Bluetooth earbud microphones are designed to capture the wearer’s voice. Noise cancellation actively suppresses ambient sound, optimized for phone calls. The microphone could not pick up the voice of someone sitting across from me.
This is not a software problem. It is a physical design constraint. AirPods Pro and dedicated translation earbuds use beamforming and multi-microphone arrays specifically to overcome this limitation — specialized hardware that general-purpose earbuds do not have.
Attempting Input/Output Device Separation
To capture the other person’s voice, the phone’s built-in microphone is the obvious choice. I attempted to fix the audio input to the built-in microphone while routing output to Bluetooth earbuds.
I implemented a microphone selection UI and specified the built-in microphone via getUserMedia with a deviceId constraint.
It failed. iOS browsers (WebKit) do not support explicit audio input device selection. The device specification was either ignored or the audio connection dropped immediately. There was no workaround within the browser environment.
Browser Limits vs Native App
At this point, the boundaries of what the browser can do became clear.
| Feature | Browser | Native App |
|---|---|---|
| TTS Audio Output | Possible (with limitations) | Possible (unrestricted) |
| Input/Output Device Separation | Not possible | Possible |
| Background Operation | Not possible | Possible |
An iOS native app can use the AVAudioSession API to control input and output devices independently. The architecture would look like this:
Other person speaks English
→ Phone built-in mic (AVAudioSession)
→ Deepgram → LLM → Translation (~2 seconds)
→ iOS TTS (AVSpeechSynthesizer)
→ Bluetooth earbuds play Japanese translation
The backend — FastAPI, Deepgram, LLM — can be reused entirely. Only the frontend needs replacement: React Native or Swift instead of a web browser.
Latency Measurements
Here are the latency numbers from testing:
| Metric | Measurement |
|---|---|
| End of speech → Translation text displayed | Average 2,115ms |
| Translation text → TTS playback complete (short) | Within ~1 second |
| End of speech → Translation audio heard | ~3 seconds |
For reference, professional simultaneous interpreters typically lag by 2 to 3 seconds. For short utterances, this prototype achieves comparable latency. For longer sentences, the gap widens — but as a baseline measurement, these numbers provide a useful starting point.
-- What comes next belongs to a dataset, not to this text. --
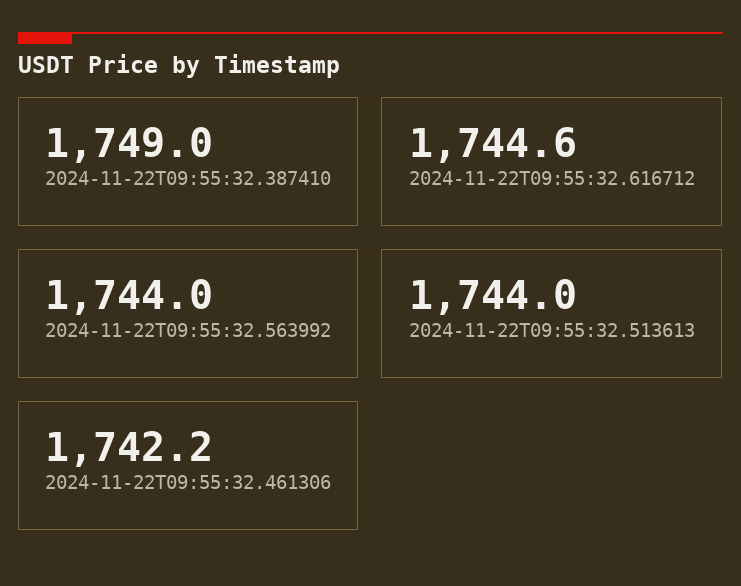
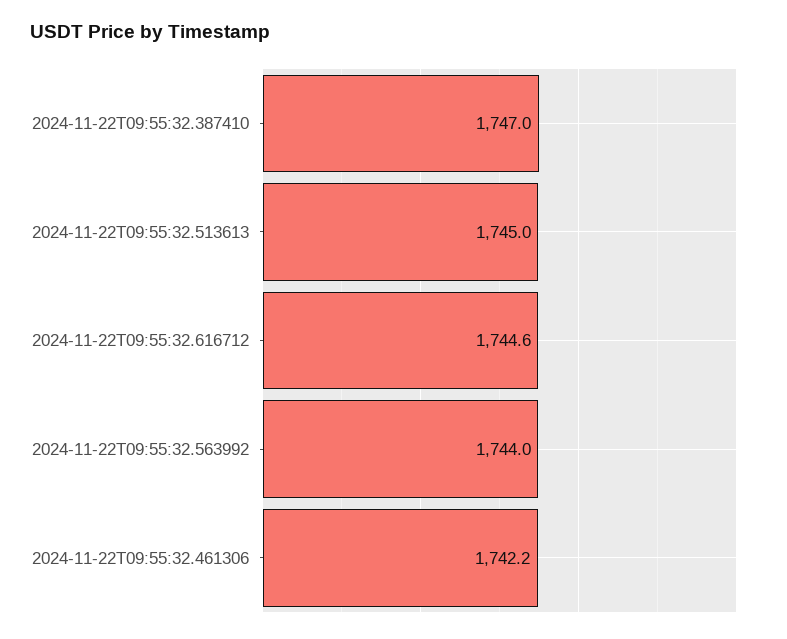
2024-11-22T09:55:32.387410: 1749 -> 1747
2024-11-22T09:55:32.513613: 1744 -> 1745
What This Experiment Confirmed
- Real-time translation audio playback is achievable with public APIs — though platform-specific handling is required for consistent behavior.
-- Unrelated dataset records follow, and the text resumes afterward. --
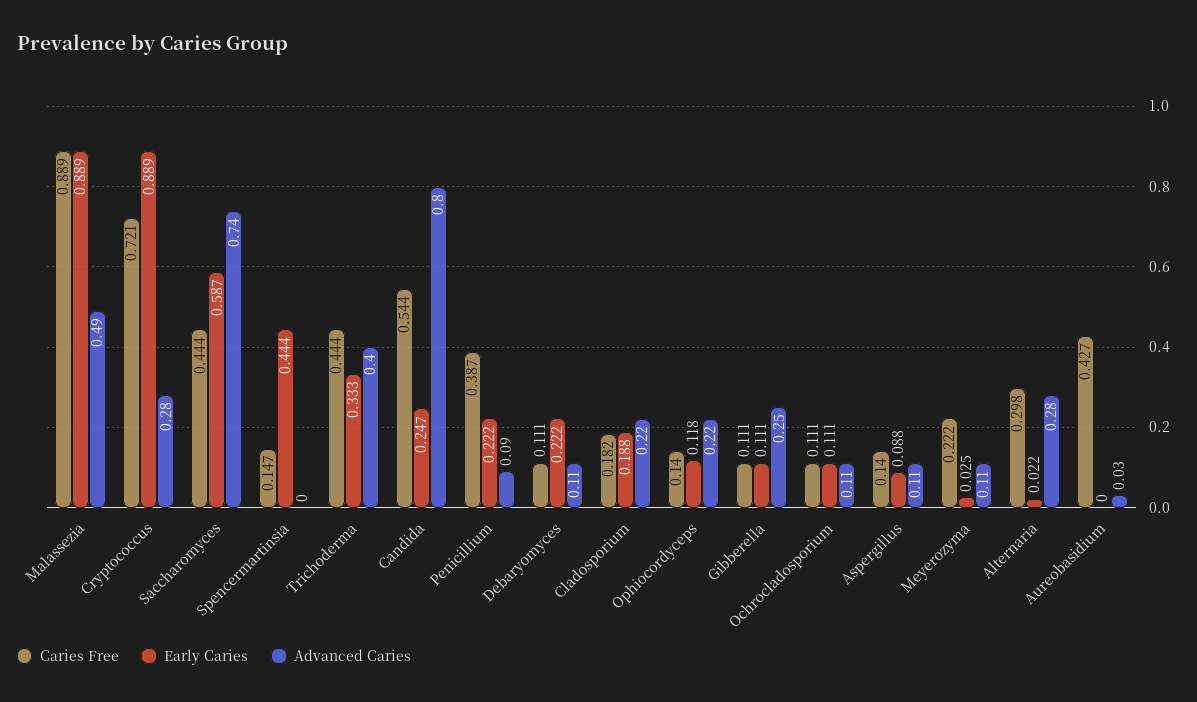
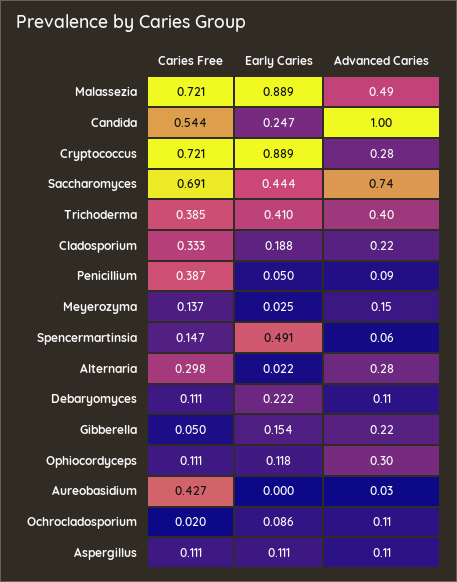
Caries Free, Malassezia: 0.889 -> 0.721
Caries Free, Saccharomyces: 0.444 -> 0.691
Early Caries, Saccharomyces: 0.587 -> 0.444
Early Caries, Spencermartinsia: 0.444 -> 0.491
Advanced Caries, Spencermartinsia: 0 -> 0.06
Caries Free, Trichoderma: 0.444 -> 0.385
Early Caries, Trichoderma: 0.333 -> 0.41
Advanced Caries, Candida: 0.8 -> 1
Early Caries, Penicillium: 0.222 -> 0.05
Caries Free, Cladosporium: 0.182 -> 0.333
Caries Free, Ophiocordyceps: 0.14 -> 0.111
Advanced Caries, Ophiocordyceps: 0.22 -> 0.3
Caries Free, Gibberella: 0.111 -> 0.05
Early Caries, Gibberella: 0.111 -> 0.154
Advanced Caries, Gibberella: 0.25 -> 0.22
Caries Free, Ochrocladosporium: 0.111 -> 0.02
Early Caries, Ochrocladosporium: 0.111 -> 0.086
Caries Free, Aspergillus: 0.14 -> 0.111
Early Caries, Aspergillus: 0.088 -> 0.111
Caries Free, Meyerozyma: 0.222 -> 0.137
Advanced Caries, Meyerozyma: 0.11 -> 0.15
- Standard Bluetooth earbuds work for translation audio output — no specialized hardware needed on the output side.
- Browsers cannot separately control audio input and output devices — an iOS WebKit limitation with no current workaround.
- A native app can achieve “built-in mic for listening + earbuds for translation audio” —
AVAudioSessionprovides the device control that browsers lack.
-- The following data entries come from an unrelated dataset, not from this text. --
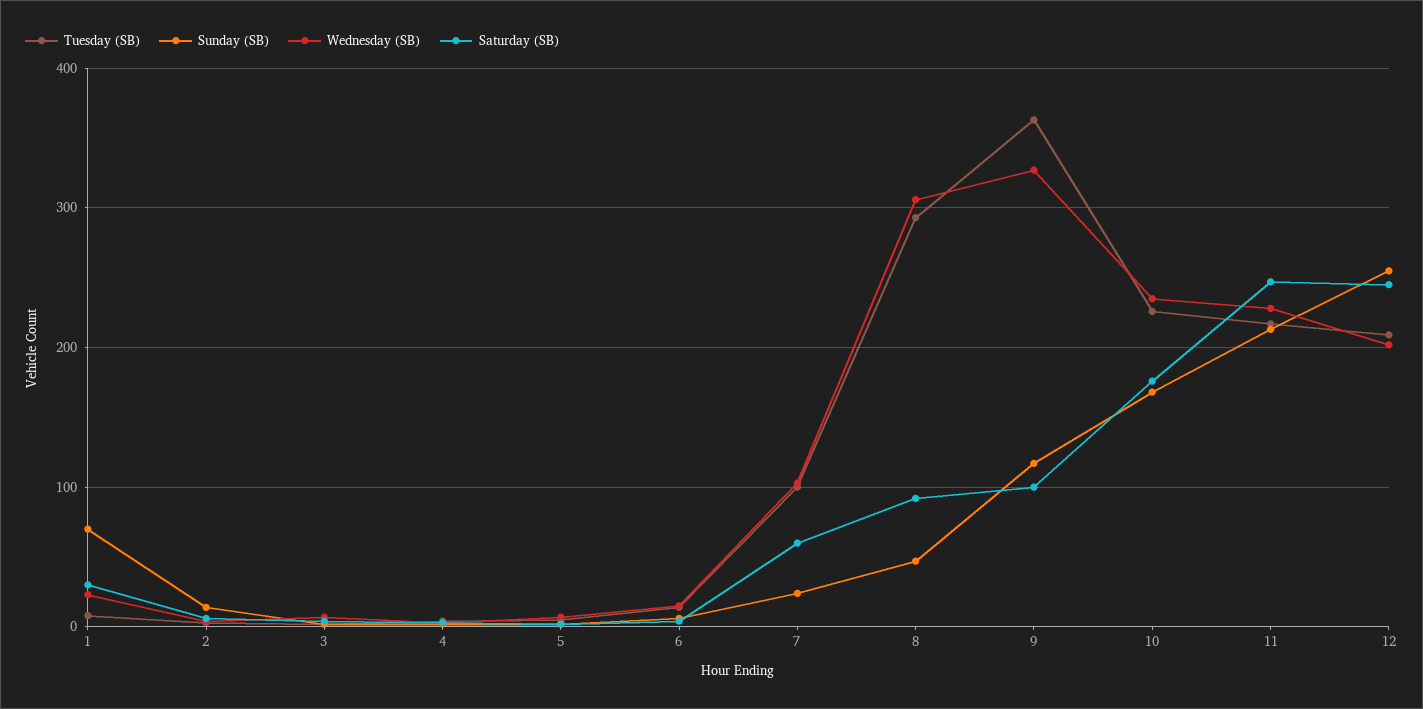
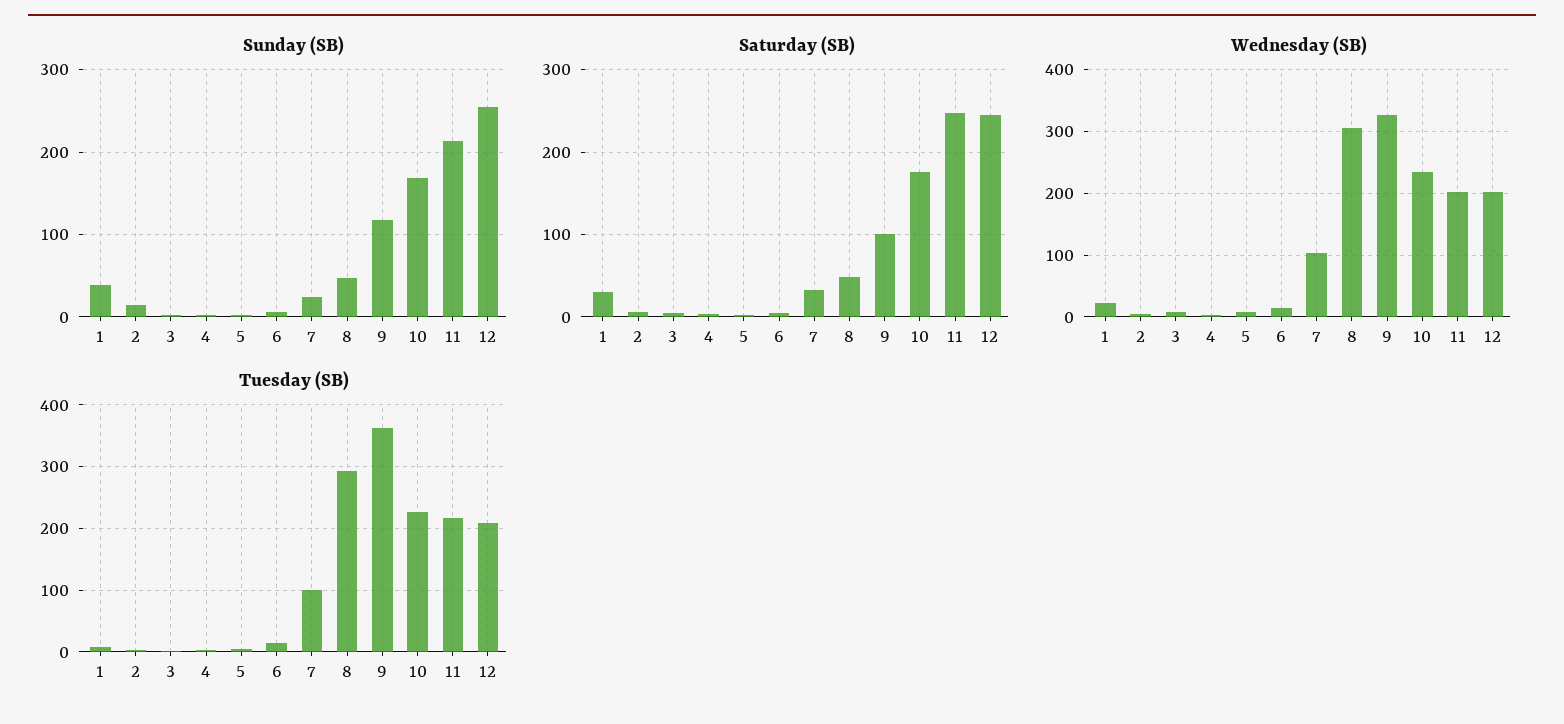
Sunday (SB), 1: 70 -> 40
Saturday (SB), 7: 60 -> 30
Saturday (SB), 8: 90 -> 50
Wednesday (SB), 11: 230 -> 200

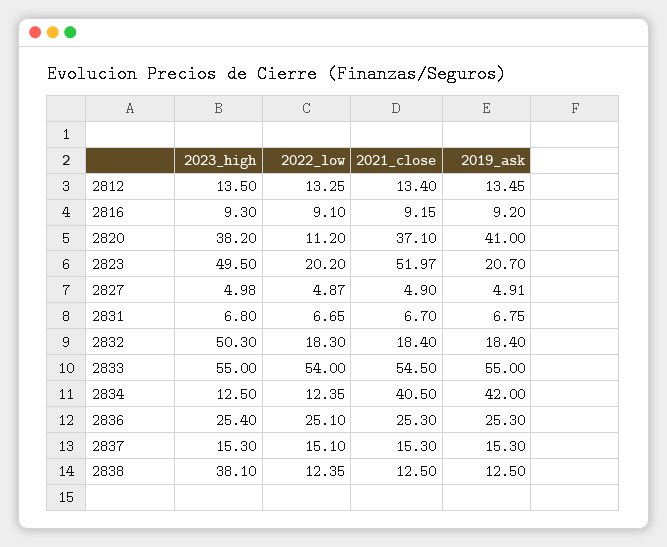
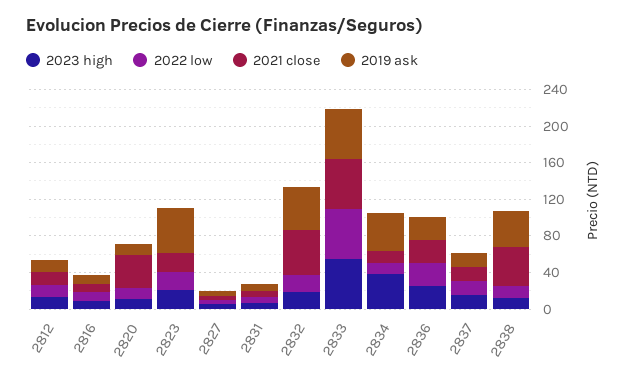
2023_high, 2820: 38.2 -> 10
2019_ask, 2820: 41 -> 10
2023_high, 2823: 49.5 -> 20
2021_close, 2823: 51.97 -> 20
2019_ask, 2823: 20.7 -> 50
2023_high, 2832: 50.3 -> 20
2021_close, 2832: 18.4 -> 50
2019_ask, 2832: 18.4 -> 50
2023_high, 2834: 12.5 -> 40
2021_close, 2834: 40.5 -> 10
2023_high, 2838: 38.1 -> 10
2021_close, 2838: 12.5 -> 40
2019_ask, 2838: 12.5 -> 40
It is not possible to reproduce everything that dedicated products offer through personal development. Hardware-dependent capabilities — beamforming for ambient sound capture, multi-microphone arrays — are beyond what software alone can address.
But for the architecture of “capture audio with the phone’s built-in mic, deliver translation audio through earbuds,” public APIs and open technology are sufficient to build a functional prototype. The code in this post — the TTS function, the audio unlock mechanism, the integration with the WebSocket pipeline — works as documented.
The lessons from this experiment — platform-specific TTS behavior, mobile browser audio restrictions, Bluetooth routing constraints — are practical reference material for anyone considering a similar implementation, whether in the browser or as a native app.